= Rough and Tumble Engineers Historical Association =

The Rough and Tumble Engineers Historical Association puts on the second- or third-oldest Threshermen’s Reunion in the United States. It is held in the middle of August each year, from Wednesday through Saturday, in Kinzers, Pennsylvania, about eight miles east of the city of Lancaster. The association’s name is taken from the 1890s book Rough and Tumble Engineering: Book of Instructions for Operators of Farm and Traction Engines by James H. Maggard.

==Threshermen==
Threshermen were crews of laborers who owned their own traction engine and threshing machinery, and moved from farm to farm to bring in and thresh the wheat harvest. Many crews covered several states and several hundred miles each season. Farmers and their wives would compete to gain and keep the services of the best threshing crews. Threshermen were made obsolete by the development of the combine harvester in the 1940s and 1950s.

==Reunions==
The first Rough and Tumble reunion was held in 1948 on the grounds of Arthur S. Young's farm equipment dealership south of U.S. Route 30 at the east end of Kinzers, Pennsylvania, about 8 mi east of the city of Lancaster. Young and his father had maintained a number of steam traction engines, and Young served as an officer of the Pennsylvania Threshermen and Farmers Protective Association. A number of local steam engine enthusiasts encouraged Young to hold a Threshers Reunion to showcase his collection of engines, and the PTFPA agreed to provide free food and advertising for the event. The Rev. Elmer Ritzman, the founding editor of Iron Man Album (a magazine devoted to preserving the heritage of threshing and farm life in general, now owned by Ogden Publications and titled Steam Traction Magazine) was a major proponent of the first R&T show, and served as an R&T director for many years.

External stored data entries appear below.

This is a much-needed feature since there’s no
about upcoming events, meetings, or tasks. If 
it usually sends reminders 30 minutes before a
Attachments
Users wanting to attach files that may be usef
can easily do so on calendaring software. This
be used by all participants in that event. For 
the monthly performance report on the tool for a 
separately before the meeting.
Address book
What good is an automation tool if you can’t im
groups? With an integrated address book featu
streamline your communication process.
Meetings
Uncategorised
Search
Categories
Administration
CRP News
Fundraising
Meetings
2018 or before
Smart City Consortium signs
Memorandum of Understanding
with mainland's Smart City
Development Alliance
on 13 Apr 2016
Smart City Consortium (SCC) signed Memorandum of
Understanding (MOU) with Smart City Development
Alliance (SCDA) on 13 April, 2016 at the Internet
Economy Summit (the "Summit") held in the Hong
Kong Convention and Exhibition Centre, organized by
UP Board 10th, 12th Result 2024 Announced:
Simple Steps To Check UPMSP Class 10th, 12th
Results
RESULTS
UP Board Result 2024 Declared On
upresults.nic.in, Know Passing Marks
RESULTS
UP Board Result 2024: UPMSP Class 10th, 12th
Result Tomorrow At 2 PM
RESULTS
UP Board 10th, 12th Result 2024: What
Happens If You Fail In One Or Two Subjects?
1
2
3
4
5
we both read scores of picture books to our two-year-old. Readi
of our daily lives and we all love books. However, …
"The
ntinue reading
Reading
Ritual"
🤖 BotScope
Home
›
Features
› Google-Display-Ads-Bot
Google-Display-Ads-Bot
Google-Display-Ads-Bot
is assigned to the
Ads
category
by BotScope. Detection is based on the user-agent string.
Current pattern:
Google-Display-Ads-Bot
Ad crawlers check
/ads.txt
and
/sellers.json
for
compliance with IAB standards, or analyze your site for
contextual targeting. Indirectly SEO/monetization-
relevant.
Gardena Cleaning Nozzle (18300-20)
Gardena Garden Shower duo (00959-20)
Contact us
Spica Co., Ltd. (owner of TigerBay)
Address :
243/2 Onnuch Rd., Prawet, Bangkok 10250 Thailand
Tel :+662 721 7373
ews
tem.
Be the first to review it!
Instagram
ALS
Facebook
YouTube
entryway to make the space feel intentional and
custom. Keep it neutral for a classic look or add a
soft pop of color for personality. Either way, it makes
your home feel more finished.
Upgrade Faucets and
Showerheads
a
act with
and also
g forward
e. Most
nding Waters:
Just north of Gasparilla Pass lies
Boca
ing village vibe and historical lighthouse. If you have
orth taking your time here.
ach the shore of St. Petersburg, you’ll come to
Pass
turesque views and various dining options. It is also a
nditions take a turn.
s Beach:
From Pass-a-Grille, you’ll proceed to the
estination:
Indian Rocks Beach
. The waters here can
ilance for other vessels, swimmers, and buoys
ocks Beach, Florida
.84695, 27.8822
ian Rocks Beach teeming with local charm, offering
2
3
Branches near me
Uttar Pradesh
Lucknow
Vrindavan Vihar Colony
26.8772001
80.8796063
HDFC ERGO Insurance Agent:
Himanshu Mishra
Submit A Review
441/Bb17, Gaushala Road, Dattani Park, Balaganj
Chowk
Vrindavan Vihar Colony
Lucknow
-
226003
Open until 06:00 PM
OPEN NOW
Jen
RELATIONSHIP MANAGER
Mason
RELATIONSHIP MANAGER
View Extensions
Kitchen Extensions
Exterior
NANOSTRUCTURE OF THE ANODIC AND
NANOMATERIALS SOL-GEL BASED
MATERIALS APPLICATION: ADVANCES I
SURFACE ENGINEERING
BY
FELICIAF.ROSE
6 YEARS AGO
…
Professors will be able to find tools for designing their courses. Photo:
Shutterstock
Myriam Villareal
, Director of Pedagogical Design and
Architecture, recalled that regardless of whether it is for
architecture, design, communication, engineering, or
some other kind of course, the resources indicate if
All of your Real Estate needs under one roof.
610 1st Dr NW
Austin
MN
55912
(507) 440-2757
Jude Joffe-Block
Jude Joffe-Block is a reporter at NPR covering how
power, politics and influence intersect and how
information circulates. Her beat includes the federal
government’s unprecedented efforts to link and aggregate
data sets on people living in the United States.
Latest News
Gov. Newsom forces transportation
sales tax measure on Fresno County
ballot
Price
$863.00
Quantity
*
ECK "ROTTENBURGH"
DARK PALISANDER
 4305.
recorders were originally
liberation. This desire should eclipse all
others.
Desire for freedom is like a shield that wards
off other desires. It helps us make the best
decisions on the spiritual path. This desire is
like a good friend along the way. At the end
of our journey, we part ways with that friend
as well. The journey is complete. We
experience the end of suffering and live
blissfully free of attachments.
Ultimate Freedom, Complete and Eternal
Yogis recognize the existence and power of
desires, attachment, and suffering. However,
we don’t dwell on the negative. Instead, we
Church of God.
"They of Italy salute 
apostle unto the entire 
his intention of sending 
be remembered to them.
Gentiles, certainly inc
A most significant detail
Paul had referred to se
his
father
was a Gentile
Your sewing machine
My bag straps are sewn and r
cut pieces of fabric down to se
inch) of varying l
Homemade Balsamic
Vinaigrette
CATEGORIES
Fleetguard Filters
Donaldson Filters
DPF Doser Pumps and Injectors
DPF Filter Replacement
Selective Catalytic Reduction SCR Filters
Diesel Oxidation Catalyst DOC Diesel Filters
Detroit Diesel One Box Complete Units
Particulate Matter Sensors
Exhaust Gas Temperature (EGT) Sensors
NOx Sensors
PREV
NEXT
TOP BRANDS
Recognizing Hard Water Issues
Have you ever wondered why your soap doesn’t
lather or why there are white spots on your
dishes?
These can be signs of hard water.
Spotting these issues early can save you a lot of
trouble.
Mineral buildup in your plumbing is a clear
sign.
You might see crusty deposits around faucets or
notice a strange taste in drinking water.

==Traction engine collection==
R&T has one of the world’s best and largest collections of old traction engines, with over two dozen machines. There are also all kinds of antique farm implements and machinery, plus three barns full of old steam engines and old stationary gas engines, including an Otto-Langen Engine, one of the world’s few surviving examples of the first commercially successful gas engines, almost all of which are kept in operating condition, and are run during the Threshermen’s Reunion and other shows. There is also a 2/3 scale Shay side-geared steam locomotive that provides rides, as well as a smaller live steam locomotive named Little Toot. Most of the events, especially the Threshermen’s Reunion, has scores of crafters, including local Amish and Mennonite residents, and scores of flea market vendors who come from all over the country.

In addition to the Threshermen’s Reunion held in the middle of August, R&T offers a two-day “Steam School” of hands-on learning, an Antique Tractor Pull in April, a Spring Steam-Up in May, Blacksmith Days in June, and a celebration of A Time of Harvest in October. Additionally, various collectors associations hold events at R&T, including John Deere Days and an International Harvester / Farmall show.

==Railroads==
The association runs two railroads on its property for guest to enjoy. One is the narrow gauge Shay Railroad, featuring a coal-fired, geared steam locomotive. The other is the Little Toot Railroad, a ridable miniature railway featuring a locomotive built by Crown Metal Products.